It was a real treat to be asked to review the second edition of Mark Bellomo’s amazing visual chronology: The Ultimate Guide to G.I. Joe 1982-1994. My own childhood Joe collection only goes up to around 1987’s series IV but it was a passionate and memorable 5 years! Straight-armed Rock ’N Roll started it all. Thereafter, I clearly recall having a paper route which garnered me about $10 a week. And each week I’d go to Child’s World in Wayne, N.J. and buy three G.I. Joe figures. Good times. But this blog isn’t about me, its about a book that brings back those cherished memories.
My first impression leafing through this book was: “Wow, this is thorough!” And then: “Wow, its actually well organized.” Bellomo’s insightful comments are obviously the result of a passion for the property and exhaustive research. Unlike other action figure collection tomes, Ultimate G.I. Joe does not resort to weird or goofy self-serving jokes and gimmicks. This is not to say the book is dry. I chuckled when I noticed that when Bellomo pictures vehicle and playset accessories he refers to them as the: “easily lost pieces.” The notes are valuable and interesting, incorporating things like comic and cartoon appearances. Many of which, he notes, were directly communicated to him by Larry Hama. Speaking of which, the book opens with a fascinating foreword by Mr. Hama, himself. Short but thoughtful, its something any action figure enthusiast should read.
G.I. Joe, more than any other toy line, is fun to watch evolve. A line like Masters of the Universe started out kooky and ended kooky. But G.I. Joe started out in 1982 with pretty straight forward military soldiers. Yes, they were specialists, but not too far removed from reality: Infantry Trooper, Machine Gunner, and Tank Commander. By 1994 we had Alien Bounty Hunters and Snow Ninjas. That and all the crazy stuff in between is here. In fact, with this book you are getting images and information about every domestic 3 3/4" Joe toy (accessory, action figure, playset, and vehicle) produced by Hasbro from ’82 to ’94 – the entire vintage run.

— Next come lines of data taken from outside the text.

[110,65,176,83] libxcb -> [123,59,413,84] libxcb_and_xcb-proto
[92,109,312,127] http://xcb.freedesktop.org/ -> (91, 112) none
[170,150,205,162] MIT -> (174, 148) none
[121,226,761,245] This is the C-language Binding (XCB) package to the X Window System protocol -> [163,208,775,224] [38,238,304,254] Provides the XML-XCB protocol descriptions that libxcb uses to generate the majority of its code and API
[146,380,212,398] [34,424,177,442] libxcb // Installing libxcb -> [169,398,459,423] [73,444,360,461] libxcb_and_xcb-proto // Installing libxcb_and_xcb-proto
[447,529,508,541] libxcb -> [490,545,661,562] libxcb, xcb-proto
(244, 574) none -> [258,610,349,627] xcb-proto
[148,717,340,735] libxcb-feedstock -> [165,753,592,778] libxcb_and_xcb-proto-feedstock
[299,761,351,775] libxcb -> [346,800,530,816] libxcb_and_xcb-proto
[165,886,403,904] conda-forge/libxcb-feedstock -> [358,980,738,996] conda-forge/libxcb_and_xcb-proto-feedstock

Here is an example of a basic figure entry.
Bellomo answered fan critiques of the first volume by partnering with a professional photographer to reshoot all of the vehicle and playset pictures. All of the imagery is consistent and well done.

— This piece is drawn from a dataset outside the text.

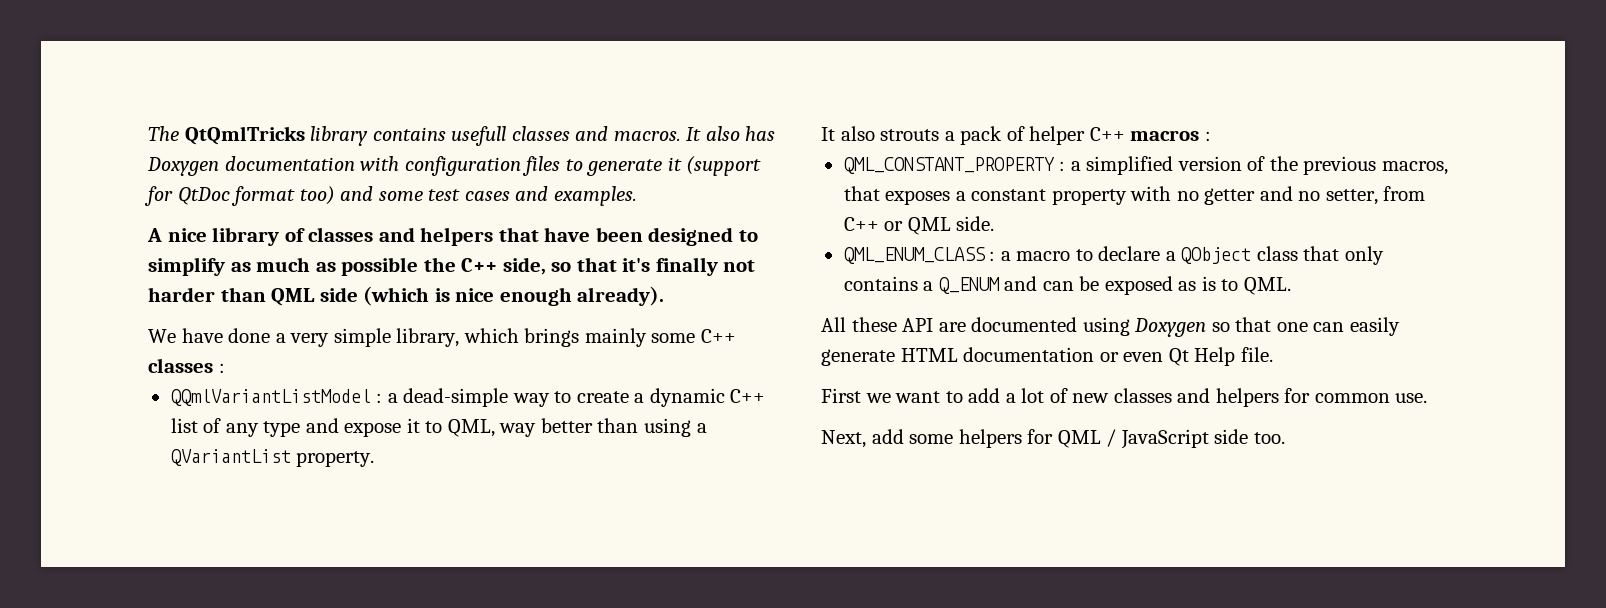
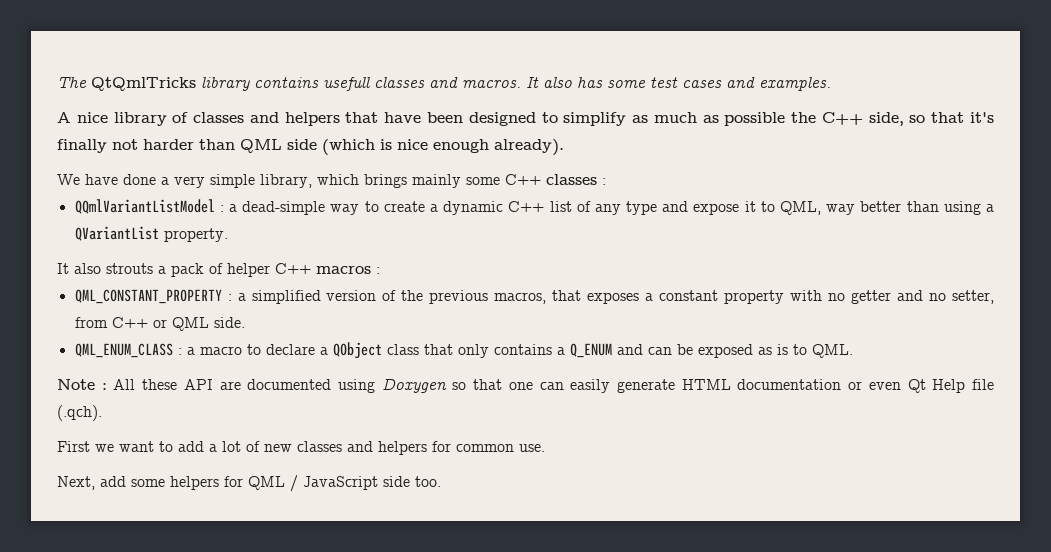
[147,156,762,176] [144,186,374,206] Doxygen documentation with configuration files to generate it (support for QtDoc format too) and -> (603, 82) none
(1291, 286) none -> [57,379,107,390] Note :
[1240,347,1273,362] file. -> [971,379,994,390] [57,405,102,421] file (.qch).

I particularly enjoy the photos of “ephemera” that begin a number of the chapters. Seeing these product catalogs, mail away coupons, newsletters, etc. brings back lots of good memories! Its just one of the things that makes this book accessible to even casual fans. Many thanks to Mark Bellomo for his labor of love: The Ultimate Guide to G.I. Joe 1982-1994. Highly recommended by this Man of Action.